When to use Strategy Pattern

  • you have multiple interchangeable algorithms
  • behavior changes based on: provider, country, tenant, payment method, carrier, pricing logic
  • you want to add new variants without touching existing code

When NOT to use it

Do not use it if:

  • you only have 1 or 2 small conditions
  • abstraction makes code harder to read

Bad use:

if (isAdmin) {
// ...
} else {
// ...
}

Don't create 12 classes for that. That's design-pattern cosplay.

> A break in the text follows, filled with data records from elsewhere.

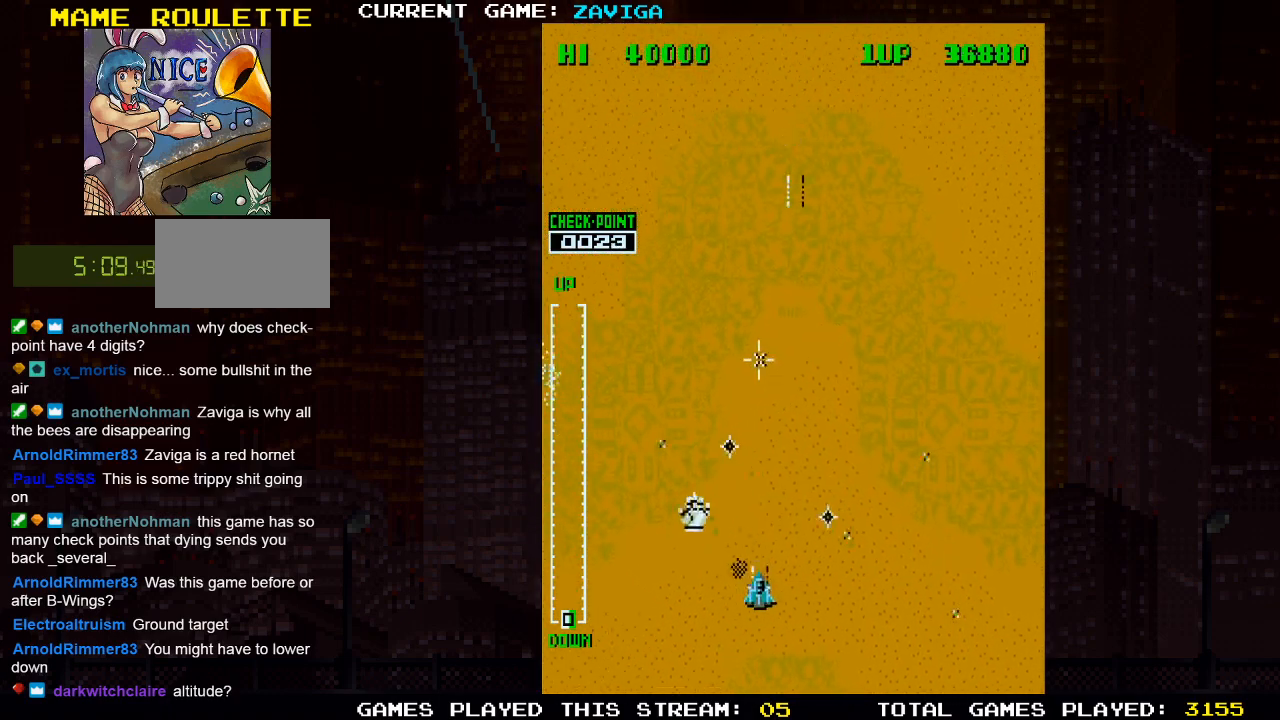
{"dt_ms": 500, "buttons": [], "left_stick": "up", "events": [[117, "SQUARE", "up"], [200, "SQUARE", "down"], [267, "left_stick", "right"], [317, "SQUARE", "up"], [383, "SQUARE", "down"], [383, "left_stick", "up"], [500, "SQUARE", "up"]]}
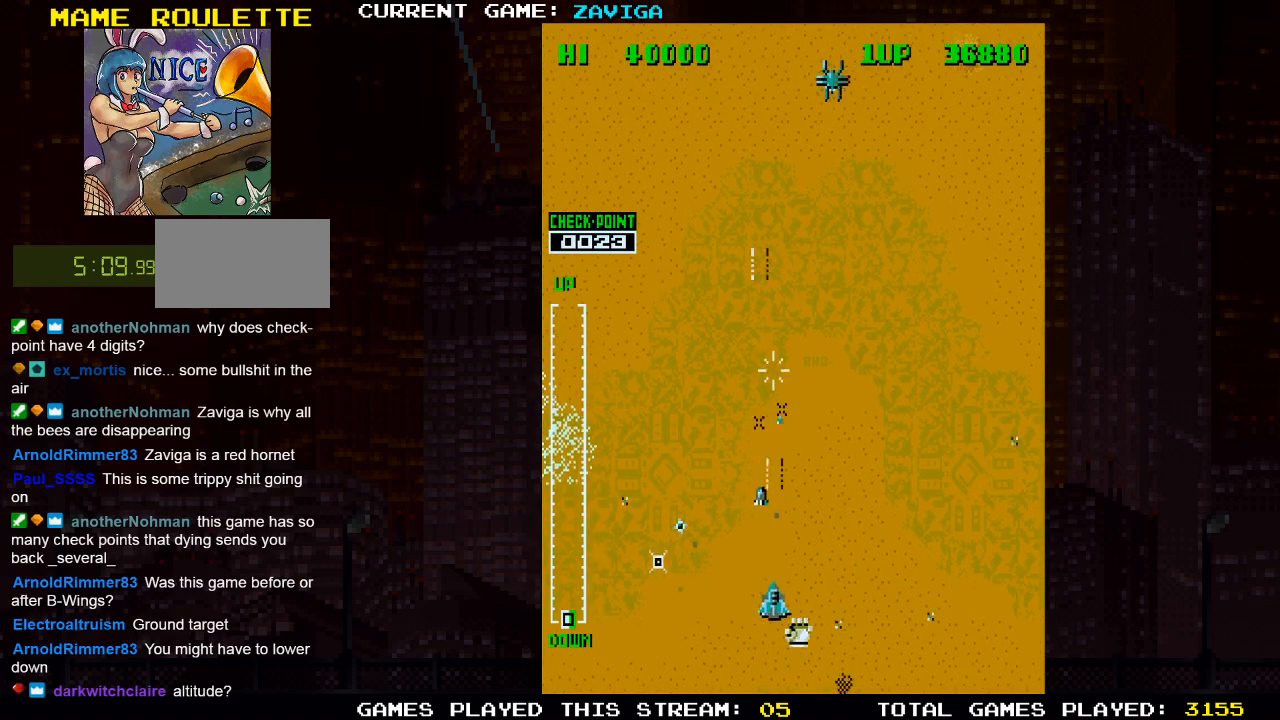
{"dt_ms": 500, "buttons": ["SQUARE"], "left_stick": "up", "events": [[83, "SQUARE", "down"], [183, "SQUARE", "up"], [300, "SQUARE", "down"], [383, "SQUARE", "up"], [483, "SQUARE", "down"]]}
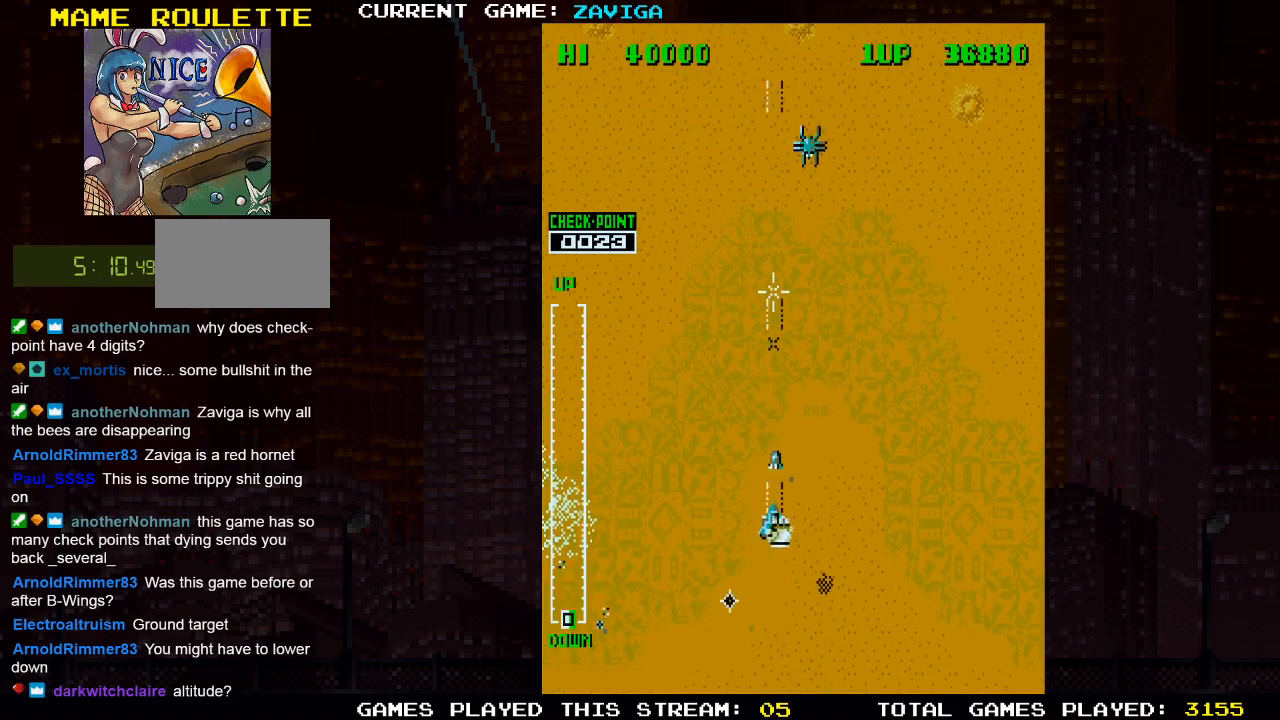
{"dt_ms": 500, "buttons": [], "left_stick": "up", "events": [[50, "left_stick", "right"], [100, "SQUARE", "up"], [167, "SQUARE", "down"], [183, "left_stick", "up"], [283, "SQUARE", "up"], [367, "SQUARE", "down"], [483, "SQUARE", "up"]]}
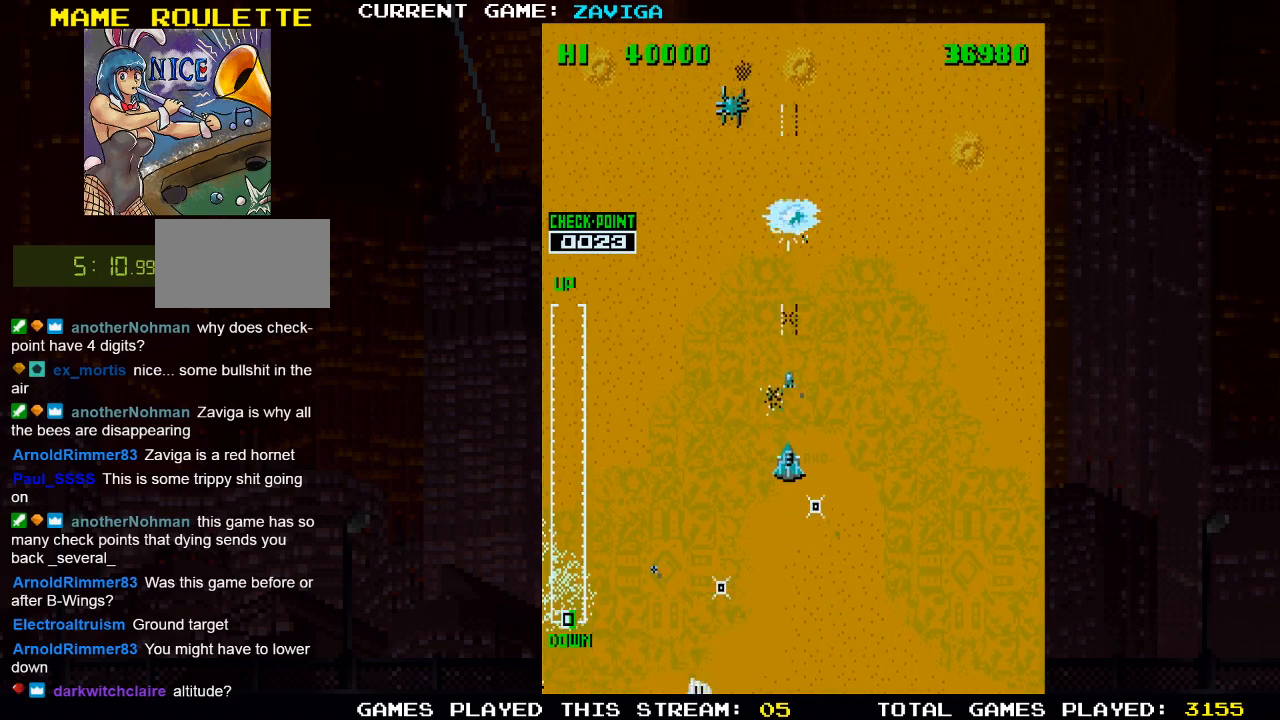
{"dt_ms": 500, "buttons": ["SQUARE"], "left_stick": "up-left", "events": [[67, "SQUARE", "down"], [67, "left_stick", "up-left"], [167, "SQUARE", "up"], [233, "left_stick", "center"], [250, "SQUARE", "down"], [350, "SQUARE", "up"], [350, "left_stick", "up-left"], [433, "SQUARE", "down"]]}
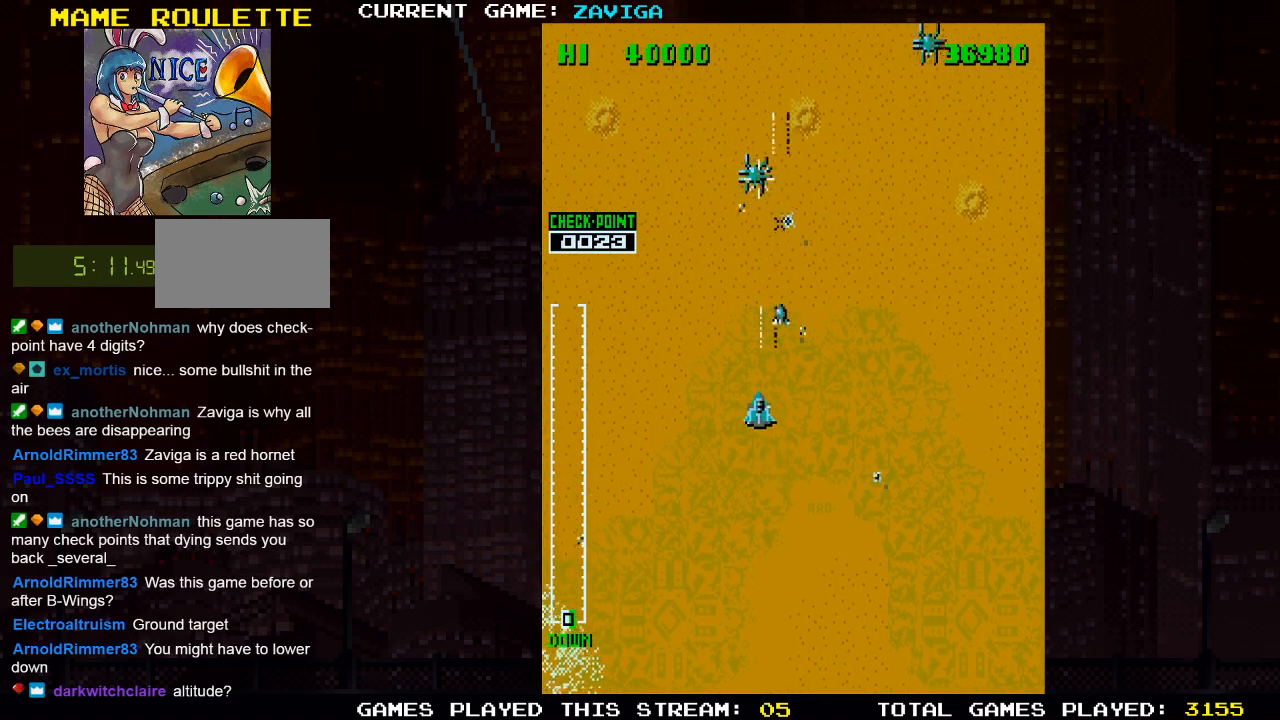
{"dt_ms": 500, "buttons": ["SQUARE"], "left_stick": "down-right", "events": [[33, "left_stick", "down-left"], [50, "SQUARE", "up"], [133, "SQUARE", "down"], [133, "left_stick", "down"], [233, "SQUARE", "up"], [233, "left_stick", "down-right"], [317, "SQUARE", "down"], [433, "SQUARE", "up"], [500, "SQUARE", "down"]]}
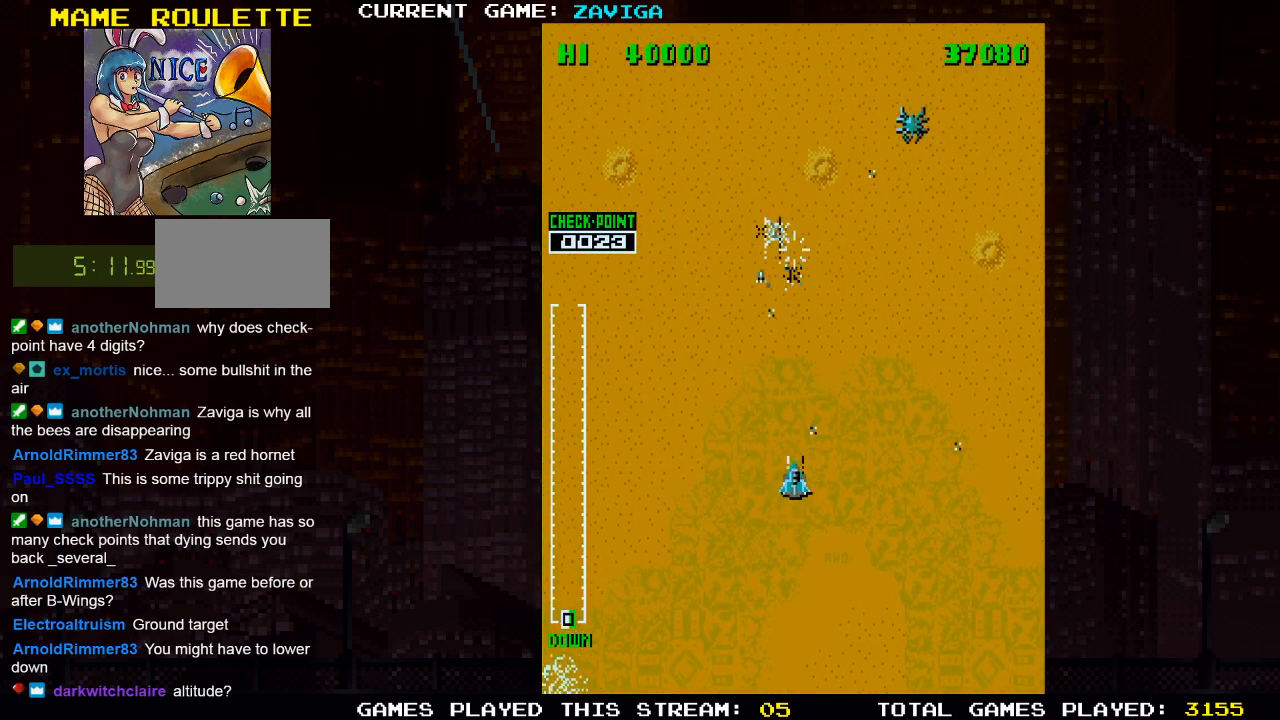
{"dt_ms": 500, "buttons": ["SQUARE"], "left_stick": "right", "events": [[117, "SQUARE", "up"], [200, "SQUARE", "down"], [317, "SQUARE", "up"], [383, "SQUARE", "down"], [450, "left_stick", "right"]]}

Strategy Pattern vs Factory Pattern

Strategy Pattern — focuses on behavior

"How should this task be performed?"

Factory Pattern — focuses on object creation

"Which object should I create?"

In real apps they are used together:

const strategy = getCarrierStrategy(carrier); // Factory
await strategy.createShipment(order); // Strategy

Interview definition (short answer)

"Strategy Pattern is a behavioral design pattern that allows selecting an algorithm or behavior at runtime by encapsulating each implementation into separate classes or functions behind a common interface."


Best mental model

If you see code like:

switch (provider) {
case 'x': ...
case 'y': ...
case 'z': ...
}

Ask yourself:

"Can this become a strategy?"

A lot of backend integration code should become one.